Et quand les grandes douleurs furent appaisées, les pairs se rendirent auprès du Roi. « Sire, » lui dirent-ils, « nous demandons vengeance de ce glouton, fléau de tous, violateur de la foi jurée. — Très-volontiers, » dit le roi Noble, « et c’est vous, Brun, que je charge d’aller le semondre. N’ayez pour le traitre aucun ménagement. Vous lui direz qu’avant de me décider à l’ajourner, je l’ai attendu trois fois. — Je n’y manquerai pas, sire, » répondit Brun ; et sur-le-champ, il prend congé, met son cheval à l’amble et s’éloigne. Mais pendant qu’il chemine ainsi par monts et par vaux, il survint à la Cour un évènement qui fut loin de remettre en meilleur point les affaires de Renart. Nous avons vu que pendant deux jours, Coart le lièvre avait tremblé les fièvres. Après l’enterrement de dame Copette, le malade voulut absolument aller prier sur sa tombe. Il s’y endormit, et en se réveillant il se trouva guéri.

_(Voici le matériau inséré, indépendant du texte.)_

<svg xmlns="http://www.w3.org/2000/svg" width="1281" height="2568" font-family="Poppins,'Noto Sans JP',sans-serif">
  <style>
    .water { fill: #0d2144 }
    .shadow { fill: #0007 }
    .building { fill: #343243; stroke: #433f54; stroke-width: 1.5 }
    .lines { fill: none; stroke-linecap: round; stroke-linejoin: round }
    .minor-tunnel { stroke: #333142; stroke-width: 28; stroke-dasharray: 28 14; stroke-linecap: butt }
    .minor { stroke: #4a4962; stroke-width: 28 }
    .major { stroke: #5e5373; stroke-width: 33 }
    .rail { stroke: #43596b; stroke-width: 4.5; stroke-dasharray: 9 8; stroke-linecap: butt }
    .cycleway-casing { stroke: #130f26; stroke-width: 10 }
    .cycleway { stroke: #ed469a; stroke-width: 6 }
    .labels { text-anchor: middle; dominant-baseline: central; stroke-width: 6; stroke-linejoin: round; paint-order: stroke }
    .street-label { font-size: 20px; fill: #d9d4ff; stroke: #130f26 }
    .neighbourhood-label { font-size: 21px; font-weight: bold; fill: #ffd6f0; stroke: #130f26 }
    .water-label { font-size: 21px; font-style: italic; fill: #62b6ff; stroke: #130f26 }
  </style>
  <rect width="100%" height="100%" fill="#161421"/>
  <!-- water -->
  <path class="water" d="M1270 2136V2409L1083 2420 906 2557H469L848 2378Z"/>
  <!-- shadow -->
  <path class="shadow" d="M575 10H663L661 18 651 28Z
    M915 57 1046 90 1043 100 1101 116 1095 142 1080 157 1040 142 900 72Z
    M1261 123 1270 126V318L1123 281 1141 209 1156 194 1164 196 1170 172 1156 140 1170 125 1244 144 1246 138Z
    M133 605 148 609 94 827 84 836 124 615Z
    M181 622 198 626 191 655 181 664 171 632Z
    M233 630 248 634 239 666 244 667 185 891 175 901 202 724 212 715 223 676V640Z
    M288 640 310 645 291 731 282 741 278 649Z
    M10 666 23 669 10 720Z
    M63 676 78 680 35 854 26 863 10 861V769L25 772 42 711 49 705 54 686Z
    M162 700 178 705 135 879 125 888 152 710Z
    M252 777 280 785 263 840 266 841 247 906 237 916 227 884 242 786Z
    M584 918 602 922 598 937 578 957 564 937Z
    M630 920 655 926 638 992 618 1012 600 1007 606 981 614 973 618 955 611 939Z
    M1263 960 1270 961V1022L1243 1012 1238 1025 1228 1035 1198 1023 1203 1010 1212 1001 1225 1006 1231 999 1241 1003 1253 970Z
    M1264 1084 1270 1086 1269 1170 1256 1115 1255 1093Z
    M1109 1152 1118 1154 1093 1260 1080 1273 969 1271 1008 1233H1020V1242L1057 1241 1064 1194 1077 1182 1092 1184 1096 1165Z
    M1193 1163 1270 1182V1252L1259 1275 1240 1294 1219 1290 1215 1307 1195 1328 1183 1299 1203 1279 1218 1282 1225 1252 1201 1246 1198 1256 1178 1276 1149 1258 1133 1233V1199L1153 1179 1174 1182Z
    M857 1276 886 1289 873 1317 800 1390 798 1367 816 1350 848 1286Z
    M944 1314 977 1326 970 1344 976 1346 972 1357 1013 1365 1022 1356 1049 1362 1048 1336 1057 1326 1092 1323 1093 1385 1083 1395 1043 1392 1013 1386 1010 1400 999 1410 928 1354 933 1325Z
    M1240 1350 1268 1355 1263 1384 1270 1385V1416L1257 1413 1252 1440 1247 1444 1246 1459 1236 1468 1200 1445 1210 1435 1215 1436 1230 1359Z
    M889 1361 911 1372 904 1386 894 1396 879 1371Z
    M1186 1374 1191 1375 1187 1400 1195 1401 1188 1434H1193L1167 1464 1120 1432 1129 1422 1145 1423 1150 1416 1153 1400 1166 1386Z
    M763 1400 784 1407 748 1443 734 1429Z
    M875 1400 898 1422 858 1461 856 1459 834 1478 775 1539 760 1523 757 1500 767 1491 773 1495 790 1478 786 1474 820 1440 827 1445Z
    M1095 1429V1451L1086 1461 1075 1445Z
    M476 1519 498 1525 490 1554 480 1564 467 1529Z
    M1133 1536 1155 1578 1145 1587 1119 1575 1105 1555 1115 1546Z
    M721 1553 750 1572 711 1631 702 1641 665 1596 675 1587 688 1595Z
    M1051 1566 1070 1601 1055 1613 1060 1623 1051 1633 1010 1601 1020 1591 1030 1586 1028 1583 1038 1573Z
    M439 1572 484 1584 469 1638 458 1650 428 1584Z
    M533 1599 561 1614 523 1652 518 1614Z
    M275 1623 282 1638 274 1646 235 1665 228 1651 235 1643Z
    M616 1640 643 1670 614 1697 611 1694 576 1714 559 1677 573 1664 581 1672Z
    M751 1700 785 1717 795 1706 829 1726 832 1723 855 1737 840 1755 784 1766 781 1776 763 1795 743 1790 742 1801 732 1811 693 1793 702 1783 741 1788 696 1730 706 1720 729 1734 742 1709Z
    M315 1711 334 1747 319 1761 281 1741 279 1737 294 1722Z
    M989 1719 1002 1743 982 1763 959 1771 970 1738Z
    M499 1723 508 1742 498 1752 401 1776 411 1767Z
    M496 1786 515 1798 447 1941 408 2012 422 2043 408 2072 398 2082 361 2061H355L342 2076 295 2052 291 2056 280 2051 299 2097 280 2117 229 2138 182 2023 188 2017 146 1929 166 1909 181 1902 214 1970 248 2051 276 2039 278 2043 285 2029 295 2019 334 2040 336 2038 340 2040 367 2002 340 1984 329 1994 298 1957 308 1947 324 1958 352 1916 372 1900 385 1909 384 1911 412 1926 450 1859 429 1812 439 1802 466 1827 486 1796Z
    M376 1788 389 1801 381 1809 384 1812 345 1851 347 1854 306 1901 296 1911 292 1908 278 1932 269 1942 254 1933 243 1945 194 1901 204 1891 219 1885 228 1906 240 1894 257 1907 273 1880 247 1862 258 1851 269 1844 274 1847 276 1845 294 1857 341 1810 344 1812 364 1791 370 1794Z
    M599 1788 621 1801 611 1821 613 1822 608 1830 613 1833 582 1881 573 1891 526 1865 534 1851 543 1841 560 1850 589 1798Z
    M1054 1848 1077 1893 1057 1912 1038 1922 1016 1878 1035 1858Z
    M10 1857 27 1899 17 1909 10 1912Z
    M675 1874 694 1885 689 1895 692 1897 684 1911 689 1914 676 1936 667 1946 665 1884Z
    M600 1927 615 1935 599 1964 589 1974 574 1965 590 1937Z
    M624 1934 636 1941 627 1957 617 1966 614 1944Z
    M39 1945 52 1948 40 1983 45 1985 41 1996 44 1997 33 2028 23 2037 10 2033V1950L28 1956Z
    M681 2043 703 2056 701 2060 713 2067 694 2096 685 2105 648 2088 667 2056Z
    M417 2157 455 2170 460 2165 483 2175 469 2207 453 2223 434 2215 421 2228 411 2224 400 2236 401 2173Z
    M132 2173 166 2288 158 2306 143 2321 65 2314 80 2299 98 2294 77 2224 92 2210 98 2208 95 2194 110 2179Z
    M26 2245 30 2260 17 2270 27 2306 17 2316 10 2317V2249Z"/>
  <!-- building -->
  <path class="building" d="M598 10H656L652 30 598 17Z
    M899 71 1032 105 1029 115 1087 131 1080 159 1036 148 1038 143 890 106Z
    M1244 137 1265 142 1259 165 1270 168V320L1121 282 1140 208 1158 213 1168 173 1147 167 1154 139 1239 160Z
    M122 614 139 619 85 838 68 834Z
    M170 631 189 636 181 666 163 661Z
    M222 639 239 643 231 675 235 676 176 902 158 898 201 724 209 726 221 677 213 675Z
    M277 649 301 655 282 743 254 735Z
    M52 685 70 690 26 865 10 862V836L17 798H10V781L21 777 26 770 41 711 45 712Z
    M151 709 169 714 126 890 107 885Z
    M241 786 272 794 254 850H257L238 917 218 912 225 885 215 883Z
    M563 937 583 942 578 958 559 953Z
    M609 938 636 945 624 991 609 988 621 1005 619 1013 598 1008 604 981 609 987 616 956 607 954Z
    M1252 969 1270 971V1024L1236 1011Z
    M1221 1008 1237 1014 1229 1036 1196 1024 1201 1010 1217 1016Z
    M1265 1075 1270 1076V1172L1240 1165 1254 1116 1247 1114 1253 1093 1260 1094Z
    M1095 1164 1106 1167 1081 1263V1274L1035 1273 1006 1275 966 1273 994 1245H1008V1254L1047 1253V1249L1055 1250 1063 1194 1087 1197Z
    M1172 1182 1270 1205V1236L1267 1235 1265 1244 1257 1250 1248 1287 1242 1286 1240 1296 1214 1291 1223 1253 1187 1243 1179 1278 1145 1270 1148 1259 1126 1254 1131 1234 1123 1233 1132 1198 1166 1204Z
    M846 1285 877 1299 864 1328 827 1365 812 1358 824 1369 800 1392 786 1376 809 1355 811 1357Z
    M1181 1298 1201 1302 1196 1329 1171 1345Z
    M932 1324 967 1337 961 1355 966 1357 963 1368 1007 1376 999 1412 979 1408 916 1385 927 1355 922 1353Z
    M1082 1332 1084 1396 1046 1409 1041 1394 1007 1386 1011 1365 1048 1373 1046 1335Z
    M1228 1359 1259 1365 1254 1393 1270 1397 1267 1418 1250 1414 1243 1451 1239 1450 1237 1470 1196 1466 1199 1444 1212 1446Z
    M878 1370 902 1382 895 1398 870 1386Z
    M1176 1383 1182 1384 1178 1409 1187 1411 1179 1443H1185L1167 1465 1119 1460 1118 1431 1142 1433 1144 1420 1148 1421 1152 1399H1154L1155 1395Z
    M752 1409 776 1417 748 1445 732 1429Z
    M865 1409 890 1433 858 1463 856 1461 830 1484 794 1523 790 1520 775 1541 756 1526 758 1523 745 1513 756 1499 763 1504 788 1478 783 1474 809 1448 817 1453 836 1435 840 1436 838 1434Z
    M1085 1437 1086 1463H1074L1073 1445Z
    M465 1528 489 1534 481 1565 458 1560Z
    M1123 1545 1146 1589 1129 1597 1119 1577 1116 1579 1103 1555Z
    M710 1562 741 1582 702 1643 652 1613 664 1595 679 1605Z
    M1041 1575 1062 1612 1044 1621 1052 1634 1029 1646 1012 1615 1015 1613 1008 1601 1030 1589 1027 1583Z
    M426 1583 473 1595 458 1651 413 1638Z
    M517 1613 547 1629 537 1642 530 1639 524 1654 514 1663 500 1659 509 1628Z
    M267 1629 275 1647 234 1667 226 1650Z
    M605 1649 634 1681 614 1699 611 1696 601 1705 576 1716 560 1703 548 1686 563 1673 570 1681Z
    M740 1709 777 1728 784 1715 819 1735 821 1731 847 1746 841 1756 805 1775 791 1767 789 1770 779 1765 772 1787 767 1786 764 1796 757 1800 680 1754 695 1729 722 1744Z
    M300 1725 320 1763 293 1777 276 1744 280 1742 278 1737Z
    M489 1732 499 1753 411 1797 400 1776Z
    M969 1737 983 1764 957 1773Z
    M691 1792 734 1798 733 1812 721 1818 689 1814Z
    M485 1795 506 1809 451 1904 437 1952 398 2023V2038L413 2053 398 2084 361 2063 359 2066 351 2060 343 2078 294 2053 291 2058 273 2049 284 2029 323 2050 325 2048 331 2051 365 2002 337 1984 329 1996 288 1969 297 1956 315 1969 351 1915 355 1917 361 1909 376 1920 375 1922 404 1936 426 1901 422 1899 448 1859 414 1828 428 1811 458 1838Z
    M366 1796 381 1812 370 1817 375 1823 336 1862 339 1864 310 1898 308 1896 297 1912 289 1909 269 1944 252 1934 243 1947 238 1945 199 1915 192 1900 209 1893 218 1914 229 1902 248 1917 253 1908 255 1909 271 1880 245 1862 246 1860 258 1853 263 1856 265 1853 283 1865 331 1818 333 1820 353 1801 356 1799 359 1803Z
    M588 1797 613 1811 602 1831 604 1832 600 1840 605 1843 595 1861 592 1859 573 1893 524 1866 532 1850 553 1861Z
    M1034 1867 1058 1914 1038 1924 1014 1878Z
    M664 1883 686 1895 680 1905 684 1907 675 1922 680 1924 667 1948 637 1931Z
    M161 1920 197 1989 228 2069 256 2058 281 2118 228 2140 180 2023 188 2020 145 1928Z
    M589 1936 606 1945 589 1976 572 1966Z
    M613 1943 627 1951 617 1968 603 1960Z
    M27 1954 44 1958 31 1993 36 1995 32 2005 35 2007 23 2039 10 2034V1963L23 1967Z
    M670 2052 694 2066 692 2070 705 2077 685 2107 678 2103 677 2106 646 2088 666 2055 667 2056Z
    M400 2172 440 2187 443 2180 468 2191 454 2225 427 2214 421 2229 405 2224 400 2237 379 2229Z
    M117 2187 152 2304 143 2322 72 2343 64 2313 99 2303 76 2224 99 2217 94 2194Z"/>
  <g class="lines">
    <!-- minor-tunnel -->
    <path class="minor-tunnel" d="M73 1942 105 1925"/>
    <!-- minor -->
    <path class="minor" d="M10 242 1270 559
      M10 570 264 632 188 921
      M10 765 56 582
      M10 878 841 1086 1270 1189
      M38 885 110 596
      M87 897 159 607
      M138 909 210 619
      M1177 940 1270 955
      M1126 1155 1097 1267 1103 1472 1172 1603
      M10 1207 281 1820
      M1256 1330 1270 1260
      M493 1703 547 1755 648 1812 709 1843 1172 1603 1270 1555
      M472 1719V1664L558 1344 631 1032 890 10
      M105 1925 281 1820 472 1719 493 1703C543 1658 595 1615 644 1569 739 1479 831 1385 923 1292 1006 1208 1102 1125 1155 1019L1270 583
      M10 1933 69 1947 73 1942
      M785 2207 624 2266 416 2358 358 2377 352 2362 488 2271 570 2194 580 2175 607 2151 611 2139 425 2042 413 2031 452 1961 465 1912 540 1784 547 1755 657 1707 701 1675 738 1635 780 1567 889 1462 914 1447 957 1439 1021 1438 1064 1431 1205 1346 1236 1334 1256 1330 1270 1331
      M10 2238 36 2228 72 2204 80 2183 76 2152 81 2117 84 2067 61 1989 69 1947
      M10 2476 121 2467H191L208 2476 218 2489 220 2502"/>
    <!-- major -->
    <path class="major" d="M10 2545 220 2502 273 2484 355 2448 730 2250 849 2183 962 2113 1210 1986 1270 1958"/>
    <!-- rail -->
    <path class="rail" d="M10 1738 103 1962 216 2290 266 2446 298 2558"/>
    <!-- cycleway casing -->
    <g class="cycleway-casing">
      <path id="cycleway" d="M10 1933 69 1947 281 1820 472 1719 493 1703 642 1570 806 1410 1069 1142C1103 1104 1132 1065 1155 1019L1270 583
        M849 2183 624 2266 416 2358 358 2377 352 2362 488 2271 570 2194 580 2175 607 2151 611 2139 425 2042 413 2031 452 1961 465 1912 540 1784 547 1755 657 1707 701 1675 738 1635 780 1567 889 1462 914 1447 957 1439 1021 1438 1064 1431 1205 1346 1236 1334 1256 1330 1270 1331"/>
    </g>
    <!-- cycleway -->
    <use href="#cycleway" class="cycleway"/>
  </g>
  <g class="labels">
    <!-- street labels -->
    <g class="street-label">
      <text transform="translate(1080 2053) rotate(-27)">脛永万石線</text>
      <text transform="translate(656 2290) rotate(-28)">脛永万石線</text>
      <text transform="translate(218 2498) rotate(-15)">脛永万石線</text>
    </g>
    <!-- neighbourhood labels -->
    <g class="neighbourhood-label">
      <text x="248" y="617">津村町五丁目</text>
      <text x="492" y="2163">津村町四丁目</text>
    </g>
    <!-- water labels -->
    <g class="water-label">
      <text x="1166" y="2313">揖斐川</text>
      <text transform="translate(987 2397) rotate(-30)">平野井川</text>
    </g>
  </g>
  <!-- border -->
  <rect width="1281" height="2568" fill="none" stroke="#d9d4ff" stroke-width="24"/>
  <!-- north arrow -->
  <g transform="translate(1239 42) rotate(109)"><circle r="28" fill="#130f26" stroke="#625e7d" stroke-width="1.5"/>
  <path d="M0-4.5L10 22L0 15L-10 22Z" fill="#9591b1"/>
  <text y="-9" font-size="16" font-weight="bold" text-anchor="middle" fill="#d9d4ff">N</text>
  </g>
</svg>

Le miracle fit grande rumeur : Ysengrin apprenant que dame Copette étoit vraie martyre, se souvint d’un tintement douloureux qu’il avoit dans l’oreille. Rooniaus, son conseiller ordinaire, le conduisit et le fit prosterner sur la tombe ; tout aussitôt, il fut guéri. C’est de lui-même qu’on le sut : mais s’il n’eût pas été téméraire de révoquer en doute une chose d’aussi bonne créance, si d’ailleurs Rooniaus ne l’eût pas attestée, on n’auroit peut-être pas ajouté toute la foi désirable à la guérison d’Ysengrin.

L’annonce de ce double miracle fut accueillie par le plus grand nombre avec une faveur marquée. Grimbert au contraire s’en affligea ; car ayant pris en main la défense de Renart, il prevoyoit la mauvaise impression que ce récit feroit sur les esprits les moins prévenus. Mais il est temps de revenir à damp Brun, et de l’accompagner dans son voyage à Maupertuis.